To-do item: When you reproduce these records, keep every word exactly and drop the images.

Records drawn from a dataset
-=-=-
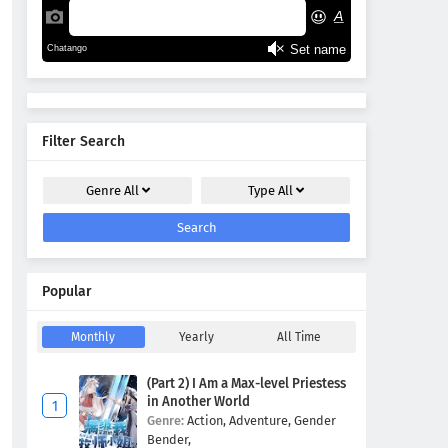
Filter Search
Genre
All
Type
All
Search
Popular
Monthly
Yearly
All Time
(Part 2) I Am a Max-level Priestess
in Another World
Genre:
Action,
Adventure,
Gender
Bender,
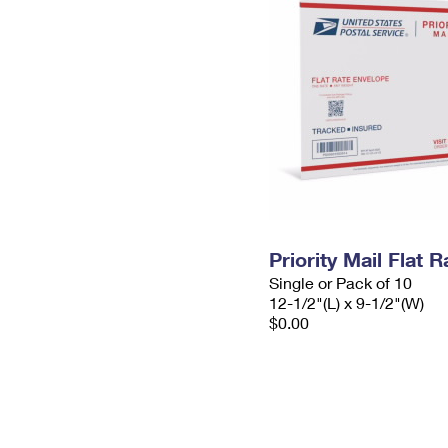
Priority Mail Flat
Single or Pack of 10
12-1/2"(L) x 9-1/2"(W)
$0.00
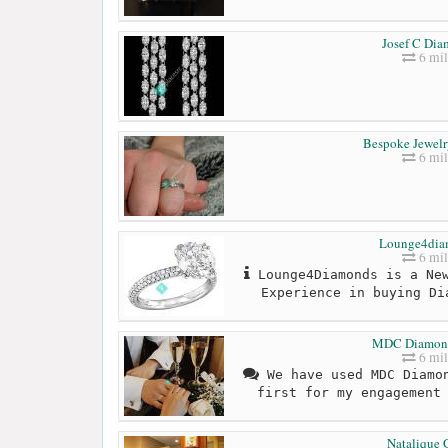
Josef C Di
6 mil
Bespoke Jewelr
6 mil
Lounge4dia
6 mil
Lounge4Diamonds is a New
Experience in buying Di
MDC Diamon
6 mil
We have used MDC Diamon
first for my engagement
Natalique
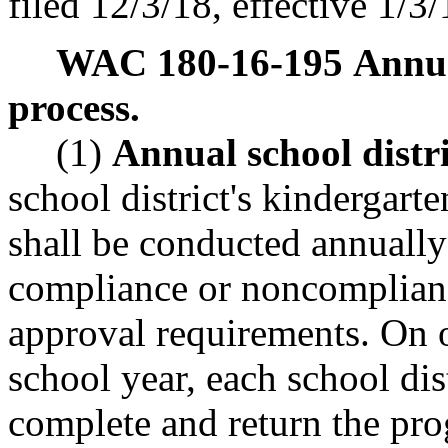
filed 12/3/18, effective 1/3/
WAC 180-16-195
Annua
process.
(1)
Annual school distri
school district's kindergar
shall be conducted annually
compliance or noncomplian
approval requirements. On 
school year, each school dis
complete and return the pro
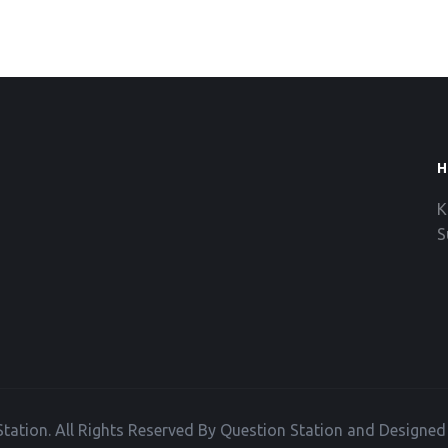
H
K
S
tation. All Rights Reserved By Question Station and Designe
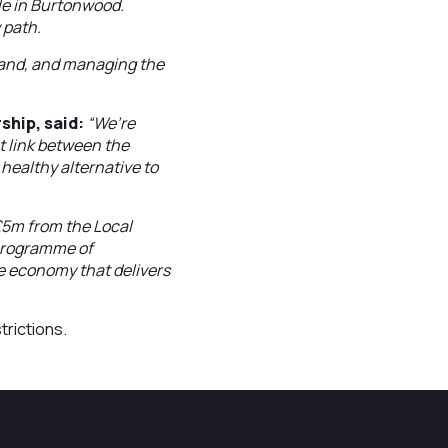
ple in Burtonwood.
 path.
e land, and managing the
ship, said:
“We’re
t link between the
healthy alternative to
£5m from the Local
 programme of
ve economy that delivers
trictions.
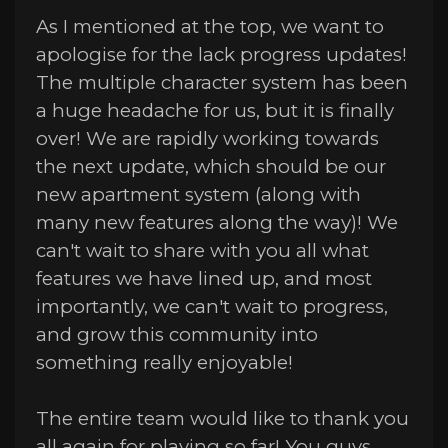
As I mentioned at the top, we want to
apologise for the lack progress updates!
The multiple character system has been
a huge headache for us, but it is finally
over! We are rapidly working towards
the next update, which should be our
new apartment system (along with
many new features along the way)! We
can't wait to share with you all what
features we have lined up, and most
importantly, we can't wait to progress,
and grow this community into
something really enjoyable!
The entire team would like to thank you
all again for playing so far! You guys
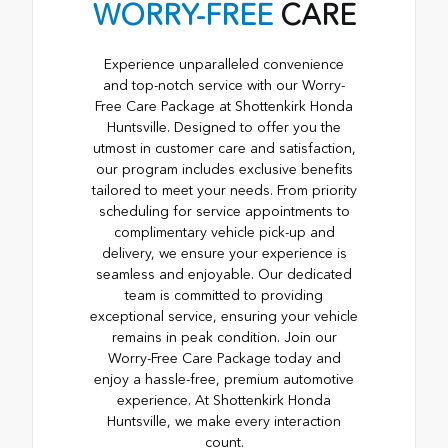
WORRY-FREE
CARE
Experience unparalleled convenience
and top-notch service with our Worry-
Free Care Package at Shottenkirk Honda
Huntsville. Designed to offer you the
utmost in customer care and satisfaction,
our program includes exclusive benefits
tailored to meet your needs. From priority
scheduling for service appointments to
complimentary vehicle pick-up and
delivery, we ensure your experience is
seamless and enjoyable. Our dedicated
team is committed to providing
exceptional service, ensuring your vehicle
remains in peak condition. Join our
Worry-Free Care Package today and
enjoy a hassle-free, premium automotive
experience. At Shottenkirk Honda
Huntsville, we make every interaction
count.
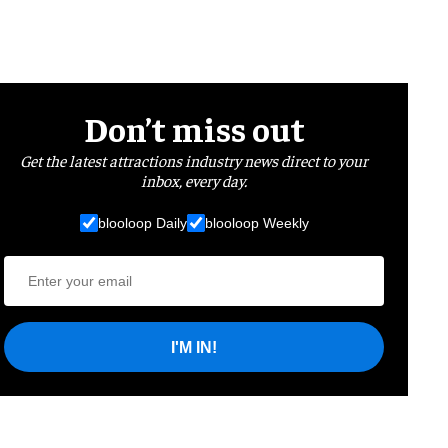
Don’t miss out
Get the latest attractions industry news direct to your
inbox, every day.
blooloop Daily
blooloop Weekly
I'M IN!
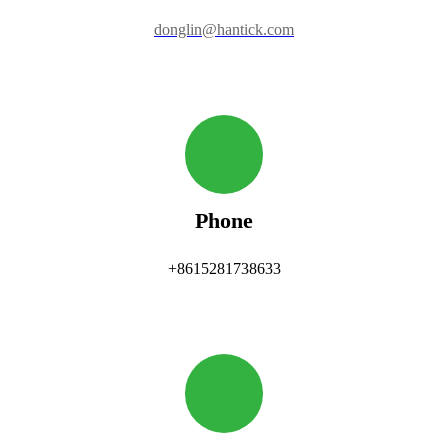
donglin@hantick.com
Phone
+8615281738633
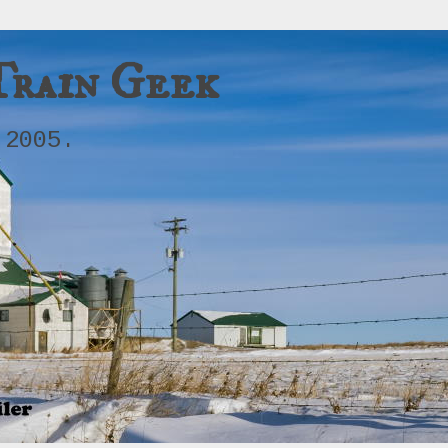
Train Geek
 2005.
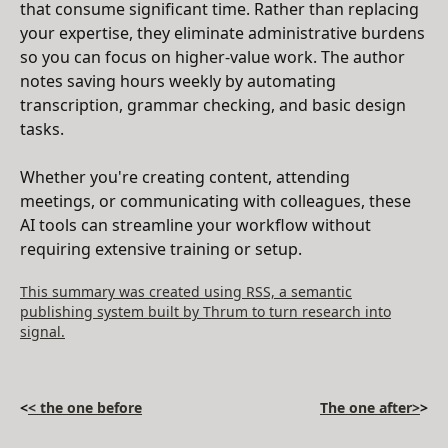
that consume significant time. Rather than replacing
your expertise, they eliminate administrative burdens
so you can focus on higher-value work. The author
notes saving hours weekly by automating
transcription, grammar checking, and basic design
tasks.
Whether you're creating content, attending
meetings, or communicating with colleagues, these
AI tools can streamline your workflow without
requiring extensive training or setup.
This summary was created using RSS, a semantic
publishing system built by Thrum to turn research into
signal.
<
< the one before
The one after>
>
-=-=-
Answer section:
Filter Search
Genre
All
Type
All
Search
Popular
Monthly
Yearly
All Time
(Part 2) I Am a Max-level Priestess
in Another World
Genre:
Action,
Adventure,
Gender
Bender,
Priority Mail Flat
Single or Pack of 10
12-1/2"(L) x 9-1/2"(W)
$0.00
Josef C Di
6 mil
Bespoke Jewelr
6 mil
Lounge4dia
6 mil
Lounge4Diamonds is a New
Experience in buying Di
MDC Diamon
6 mil
We have used MDC Diamon
first for my engagement
Natalique
filed 12/3/18, effective 1/3/
WAC 180-16-195
Annua
process.
(1)
Annual school distri
school district's kindergar
shall be conducted annually
compliance or noncomplian
approval requirements. On 
school year, each school dis
complete and return the pro
H
K
S
tation. All Rights Reserved By Question Station and Designe
ple in Burtonwood.
 path.
e land, and managing the
ship, said:
“We’re
t link between the
healthy alternative to
£5m from the Local
 programme of
ve economy that delivers
trictions.
As I mentioned at the top, we want to
apologise for the lack progress updates!
The multiple character system has been
a huge headache for us, but it is finally
over! We are rapidly working towards
the next update, which should be our
new apartment system (along with
many new features along the way)! We
can't wait to share with you all what
features we have lined up, and most
importantly, we can't wait to progress,
and grow this community into
something really enjoyable!
The entire team would like to thank you
all again for playing so far! You guys
WORRY-FREE
CARE
Experience unparalleled convenience
and top-notch service with our Worry-
Free Care Package at Shottenkirk Honda
Huntsville. Designed to offer you the
utmost in customer care and satisfaction,
our program includes exclusive benefits
tailored to meet your needs. From priority
scheduling for service appointments to
complimentary vehicle pick-up and
delivery, we ensure your experience is
seamless and enjoyable. Our dedicated
team is committed to providing
exceptional service, ensuring your vehicle
remains in peak condition. Join our
Worry-Free Care Package today and
enjoy a hassle-free, premium automotive
experience. At Shottenkirk Honda
Huntsville, we make every interaction
count.
Don’t miss out
Get the latest attractions industry news direct to your
inbox, every day.
blooloop Daily
blooloop Weekly
I'M IN!
donglin@hantick.com
Phone
+8615281738633
Train Geek
 2005.
that consume significant time. Rather than replacing
your expertise, they eliminate administrative burdens
so you can focus on higher-value work. The author
notes saving hours weekly by automating
transcription, grammar checking, and basic design
tasks.
Whether you're creating content, attending
meetings, or communicating with colleagues, these
AI tools can streamline your workflow without
requiring extensive training or setup.
This summary was created using RSS, a semantic
publishing system built by Thrum to turn research into
signal.
<
< the one before
The one after>
>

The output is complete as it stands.